# Zoo in Rheine Germany



## Ans (Jan 4, 2008)

Yesterday we went to the zoo in Rheine.
Weather was good, 16 degrees and dry.

All the pictures on:
http://picasaweb.google.com/HansSurfer2/NaturZooRheine011009#


----------



## Scooter's Family (May 23, 2008)

I so look forward to your photos, they're incredible!


----------



## Kathie (Jul 31, 2008)

Beautiful!


----------



## trueblue (Jan 22, 2008)

Beautiful shots! They're all awesome, but the zebra one is my favorite.


----------



## Poornima (Jun 29, 2007)

As always fantastic pictures! Didn't Hero get to go to the zoo?
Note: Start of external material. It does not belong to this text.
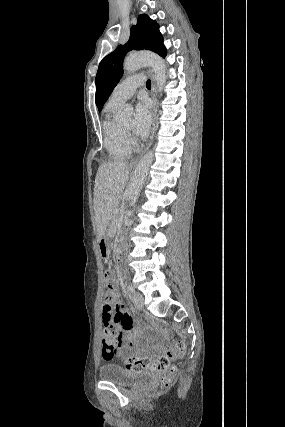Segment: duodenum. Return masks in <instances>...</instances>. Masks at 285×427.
<instances>
[{"label":"duodenum","mask_w":285,"mask_h":427,"mask_svg":"<svg viewBox=\"0 0 285 427\" xmlns=\"http://www.w3.org/2000/svg\"><path fill=\"white\" fill-rule=\"evenodd\" d=\"M123 253H124V251H123V249H119L118 250V254H119V260L121 259V257H122V255H123Z\"/></svg>","instance_id":"obj_1"}]
</instances>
It would be fun to see his pictures at the zoo!


----------



## marb42 (Oct 19, 2008)

Amazing pictures, and the zebra one is award winning.


----------



## Milo's Mom (Aug 31, 2008)

Love all the pictures! Beautiful!


----------



## DorothyS (Aug 11, 2009)

What great photos! Love the rabbit with the "hare" style, ha ha!


----------



## pjewel (Apr 11, 2007)

OMG, those photos are magnificent -- as always. I'm in love with the tiger . . . and the zebra. Actually, between the two of them you have the theme for two rooms in my house. 

Is that 16 degrees Celsius or Fahrenheit???


----------



## Ans (Jan 4, 2008)

16 degrees Celsius.


----------



## Ans (Jan 4, 2008)

Poornima said:


> As always fantastic pictures! Didn't Hero get to go to the zoo? It would be fun to see his pictures at the zoo!
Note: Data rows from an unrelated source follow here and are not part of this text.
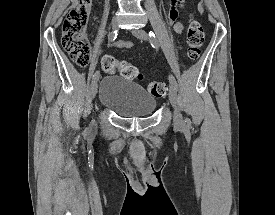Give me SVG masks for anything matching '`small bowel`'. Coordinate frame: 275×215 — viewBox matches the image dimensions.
Listing matches in <instances>:
<instances>
[{"instance_id": "1", "label": "small bowel", "mask_w": 275, "mask_h": 215, "mask_svg": "<svg viewBox=\"0 0 275 215\" xmlns=\"http://www.w3.org/2000/svg\"><path fill=\"white\" fill-rule=\"evenodd\" d=\"M185 0H171L172 8L169 11V23L174 22L178 18V10H177V5L178 4H183ZM201 3L198 4V9H202ZM184 29V24L183 23H175L174 24V33L179 34L183 31ZM133 42L131 41H123L119 40L116 41L112 46L117 47V48H132L133 47ZM102 54V50L98 51V55Z\"/></svg>"}]
</instances>
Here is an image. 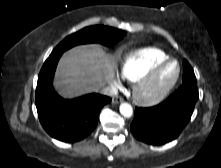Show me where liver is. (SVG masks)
I'll list each match as a JSON object with an SVG mask.
<instances>
[{
  "label": "liver",
  "instance_id": "6515ba94",
  "mask_svg": "<svg viewBox=\"0 0 221 168\" xmlns=\"http://www.w3.org/2000/svg\"><path fill=\"white\" fill-rule=\"evenodd\" d=\"M115 58L98 45L66 52L57 68L55 87L66 98L97 92L114 77Z\"/></svg>",
  "mask_w": 221,
  "mask_h": 168
}]
</instances>
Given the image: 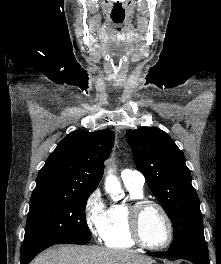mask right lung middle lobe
<instances>
[{"label":"right lung middle lobe","instance_id":"dd1d6c3e","mask_svg":"<svg viewBox=\"0 0 221 264\" xmlns=\"http://www.w3.org/2000/svg\"><path fill=\"white\" fill-rule=\"evenodd\" d=\"M91 193L33 192L21 255L47 245L89 241L85 207Z\"/></svg>","mask_w":221,"mask_h":264}]
</instances>
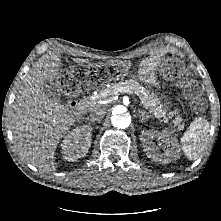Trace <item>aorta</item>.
Wrapping results in <instances>:
<instances>
[{"label":"aorta","instance_id":"1","mask_svg":"<svg viewBox=\"0 0 221 221\" xmlns=\"http://www.w3.org/2000/svg\"><path fill=\"white\" fill-rule=\"evenodd\" d=\"M111 123L117 129H125L131 124V116L121 106L113 109Z\"/></svg>","mask_w":221,"mask_h":221}]
</instances>
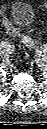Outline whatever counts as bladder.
<instances>
[{"instance_id":"obj_1","label":"bladder","mask_w":47,"mask_h":129,"mask_svg":"<svg viewBox=\"0 0 47 129\" xmlns=\"http://www.w3.org/2000/svg\"><path fill=\"white\" fill-rule=\"evenodd\" d=\"M10 19L17 28L30 27L35 20V13L28 3L16 1L11 5Z\"/></svg>"}]
</instances>
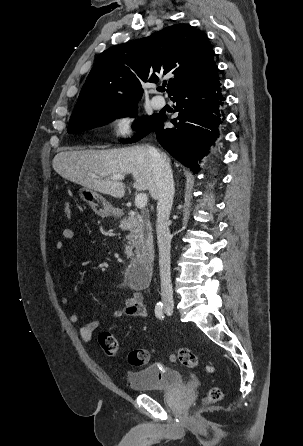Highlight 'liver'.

This time we went without Hiro.
He was with my mother in law.
But dogs are allowed.


----------



## Leslie (Feb 28, 2007)

BEAUTIFUL!!!


----------



## Josie (Sep 27, 2009)

oh wow awesome pics!!!


----------



## SMARTY (Apr 19, 2007)

Beautiful pictures, your photography is wonderful. Thank you for sharing.


----------



## Carefulove (Mar 20, 2009)

OMG, I love that Tiger cub picture! What is he, Bengal?


----------



## Jill in Mich (Feb 24, 2008)

Wow!!!

I just found this Ans. What spectacular photos!!!


----------